Dezenas de inocentes foram massacrados porque um “maluco” decidiu assim, ponto final. Mas esse “maluco” publicou na internet um manifesto de 1,5 mil páginas propondo a refundação da cristandade europeia, alinhando argumentos racistas e combatendo o que denominou de “aliança marxista-islâmica”. Logo depois, políticos da extrema-direita europeia não se sentiram inibidos em expressar sua concordância com os “argumentos” do terrorista Anders Breivik Behring. “Terrorista”? Não para a imprensa brasileira, que, como regra, prefere chamá-lo de “atirador”. Fosse muçulmano, Behring seria claramente designado como “terrorista islâmico”, mas como é um fundamentalista cristão o termo é “atirador”; muito conveniente.
Nos EUA, a Fox News faz campanha de ódio contra Obama, chamando-o de “socialista”. Em janeiro passado, o discurso de ódio manipulado pelo Tea Party estimulou outro terrorista cristão a cometer a chacina de Tucson, quando seis pessoas foram assassinadas e a deputada democrata Gabrielle Giffords gravemente ferida.
No Brasil, vários dos chamados “formadores de opinião” se divertem há tempo estimulando o ódio político.

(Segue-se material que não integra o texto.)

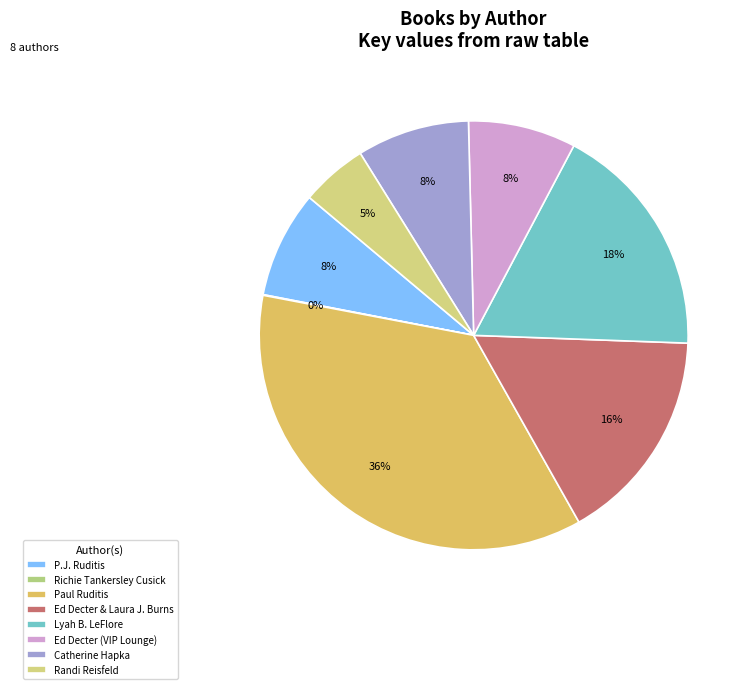

To the nearest percent, what is the combined percentage of P.J. Ruditis and Randi Reisfeld?

13%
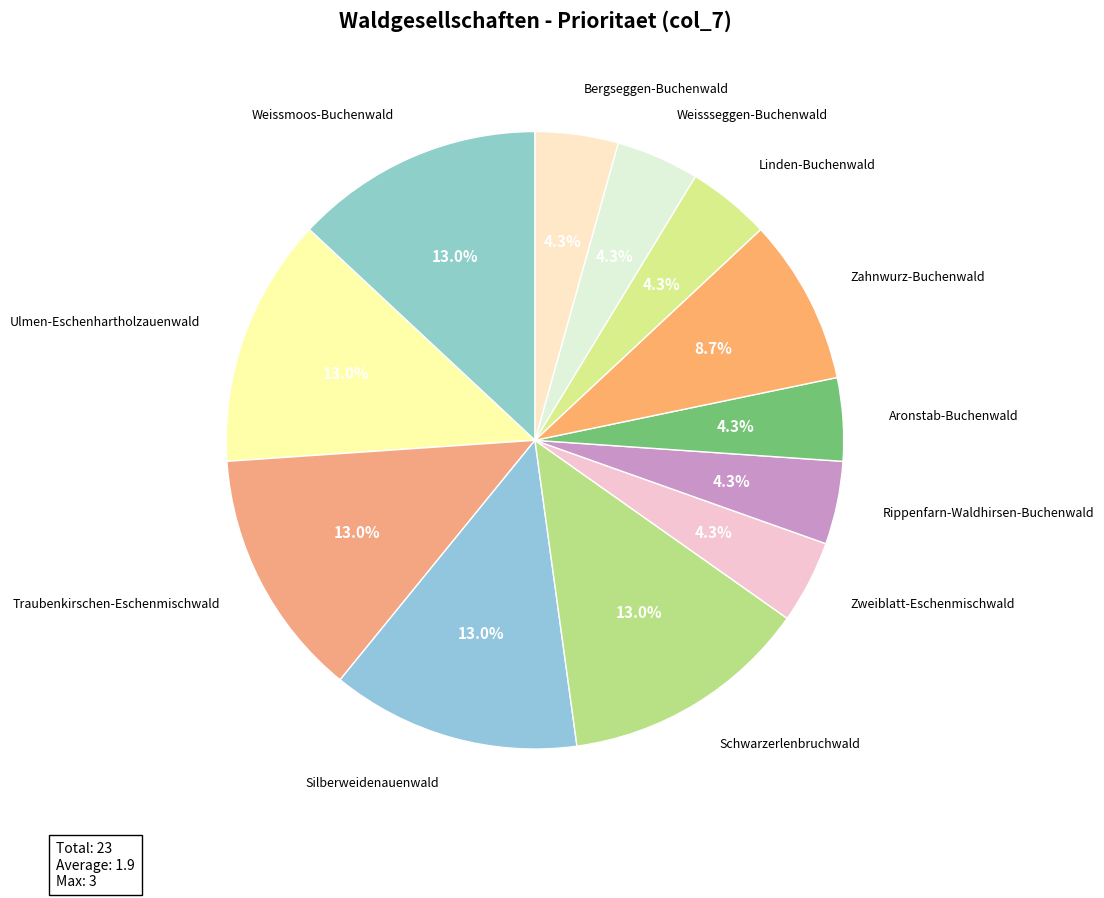

Which slice is the smallest?

Zweiblatt-Eschenmischwald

Esta turma sempre existiu no esgoto da mídia e na folha de pagamento dos políticos corruptos, mas, agora, eles dialogam com o cinismo disseminado socialmente e não só com a direita tradicional. Para piorar o quadro, há um fenômeno novo no qual deveríamos prestar atenção: uma militância religiosa intolerante e homofóbica que mobiliza milhões de pessoas e que se organiza como força política suprapartidária no Congresso Nacional. O lugar da extrema-direita no Brasil não está vago e, infelizmente, quem o ocupa tem a pretensão de falar em nome de Deus. Durante a última campanha presidencial, tivemos a primeira demonstração significativa do que há de regressivo nestes fenômenos políticos. O risco para o Brasil é que tenhamos pela frente pessoas dispostas a aplicar as receitas de ódio em larga escala. Pessoas, enfim, que resolvam ser “coerentes” com os estímulos homicidas que recebem.